[Collection entries]

####################

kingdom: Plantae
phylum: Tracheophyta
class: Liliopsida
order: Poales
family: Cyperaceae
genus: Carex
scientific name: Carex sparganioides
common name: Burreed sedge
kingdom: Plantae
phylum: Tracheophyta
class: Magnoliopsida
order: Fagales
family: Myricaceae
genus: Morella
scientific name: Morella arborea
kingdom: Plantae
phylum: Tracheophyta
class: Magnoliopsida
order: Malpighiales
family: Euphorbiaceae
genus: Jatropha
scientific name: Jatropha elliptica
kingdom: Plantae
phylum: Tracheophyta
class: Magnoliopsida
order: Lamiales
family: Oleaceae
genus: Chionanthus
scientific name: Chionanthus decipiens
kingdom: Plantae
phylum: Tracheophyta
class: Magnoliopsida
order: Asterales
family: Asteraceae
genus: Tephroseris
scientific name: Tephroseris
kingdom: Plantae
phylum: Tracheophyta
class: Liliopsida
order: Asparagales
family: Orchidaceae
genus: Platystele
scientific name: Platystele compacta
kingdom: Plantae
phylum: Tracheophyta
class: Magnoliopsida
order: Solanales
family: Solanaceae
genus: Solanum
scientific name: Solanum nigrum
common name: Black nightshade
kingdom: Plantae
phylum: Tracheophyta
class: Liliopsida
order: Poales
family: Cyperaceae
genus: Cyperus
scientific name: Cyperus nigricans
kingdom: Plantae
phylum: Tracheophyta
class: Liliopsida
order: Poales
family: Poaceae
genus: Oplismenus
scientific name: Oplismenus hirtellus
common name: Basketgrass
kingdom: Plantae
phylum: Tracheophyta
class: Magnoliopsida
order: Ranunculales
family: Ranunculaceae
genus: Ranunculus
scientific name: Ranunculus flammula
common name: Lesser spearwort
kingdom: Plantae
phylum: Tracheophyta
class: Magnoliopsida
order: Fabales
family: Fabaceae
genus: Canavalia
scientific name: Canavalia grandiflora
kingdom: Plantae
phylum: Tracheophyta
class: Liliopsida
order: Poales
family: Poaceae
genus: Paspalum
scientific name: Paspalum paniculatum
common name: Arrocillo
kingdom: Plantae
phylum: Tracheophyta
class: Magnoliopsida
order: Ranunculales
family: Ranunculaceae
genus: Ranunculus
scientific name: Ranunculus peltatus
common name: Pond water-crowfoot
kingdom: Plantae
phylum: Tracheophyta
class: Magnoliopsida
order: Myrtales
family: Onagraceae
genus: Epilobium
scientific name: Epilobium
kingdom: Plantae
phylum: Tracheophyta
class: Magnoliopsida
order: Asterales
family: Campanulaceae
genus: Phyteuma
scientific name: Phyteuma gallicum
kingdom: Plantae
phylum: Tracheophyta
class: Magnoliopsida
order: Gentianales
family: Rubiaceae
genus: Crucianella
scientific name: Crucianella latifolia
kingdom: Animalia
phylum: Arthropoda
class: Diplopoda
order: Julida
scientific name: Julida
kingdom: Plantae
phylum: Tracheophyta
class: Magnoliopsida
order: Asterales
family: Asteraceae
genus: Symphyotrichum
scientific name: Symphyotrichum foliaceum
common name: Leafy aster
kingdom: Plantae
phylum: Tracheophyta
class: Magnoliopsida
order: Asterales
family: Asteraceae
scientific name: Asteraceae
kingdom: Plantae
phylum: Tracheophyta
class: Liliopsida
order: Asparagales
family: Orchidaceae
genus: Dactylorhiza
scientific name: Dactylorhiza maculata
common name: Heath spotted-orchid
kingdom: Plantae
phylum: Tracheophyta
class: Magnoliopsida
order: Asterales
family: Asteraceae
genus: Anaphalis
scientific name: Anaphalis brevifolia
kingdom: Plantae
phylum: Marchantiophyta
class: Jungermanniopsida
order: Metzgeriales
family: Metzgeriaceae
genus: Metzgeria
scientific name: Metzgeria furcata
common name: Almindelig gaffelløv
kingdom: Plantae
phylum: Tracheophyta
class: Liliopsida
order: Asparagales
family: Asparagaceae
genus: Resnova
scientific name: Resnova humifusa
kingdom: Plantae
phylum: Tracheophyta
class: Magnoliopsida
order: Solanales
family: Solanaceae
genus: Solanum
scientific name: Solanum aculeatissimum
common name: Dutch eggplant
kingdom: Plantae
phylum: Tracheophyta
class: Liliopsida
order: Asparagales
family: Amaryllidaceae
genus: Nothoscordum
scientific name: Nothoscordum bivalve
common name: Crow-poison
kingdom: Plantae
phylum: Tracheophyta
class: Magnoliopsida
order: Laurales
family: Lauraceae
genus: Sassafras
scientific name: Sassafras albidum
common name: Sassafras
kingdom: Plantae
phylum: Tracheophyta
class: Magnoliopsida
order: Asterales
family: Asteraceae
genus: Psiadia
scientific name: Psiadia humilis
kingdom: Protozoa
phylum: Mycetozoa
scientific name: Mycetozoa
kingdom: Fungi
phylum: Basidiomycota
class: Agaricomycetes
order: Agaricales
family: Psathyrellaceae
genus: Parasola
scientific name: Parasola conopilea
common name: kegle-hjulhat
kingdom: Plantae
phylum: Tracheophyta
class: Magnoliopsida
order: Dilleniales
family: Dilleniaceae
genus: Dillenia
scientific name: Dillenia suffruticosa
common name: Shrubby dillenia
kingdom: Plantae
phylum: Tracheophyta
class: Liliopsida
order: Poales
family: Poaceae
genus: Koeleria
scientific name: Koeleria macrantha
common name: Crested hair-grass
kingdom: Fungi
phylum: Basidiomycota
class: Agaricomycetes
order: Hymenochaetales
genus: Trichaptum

####################

**Problem details:** Gather every line in the records above that contains the string "Solanum", and copy each one without changes.

**Result:**
genus: Solanum
scientific name: Solanum nigrum
genus: Solanum
scientific name: Solanum aculeatissimum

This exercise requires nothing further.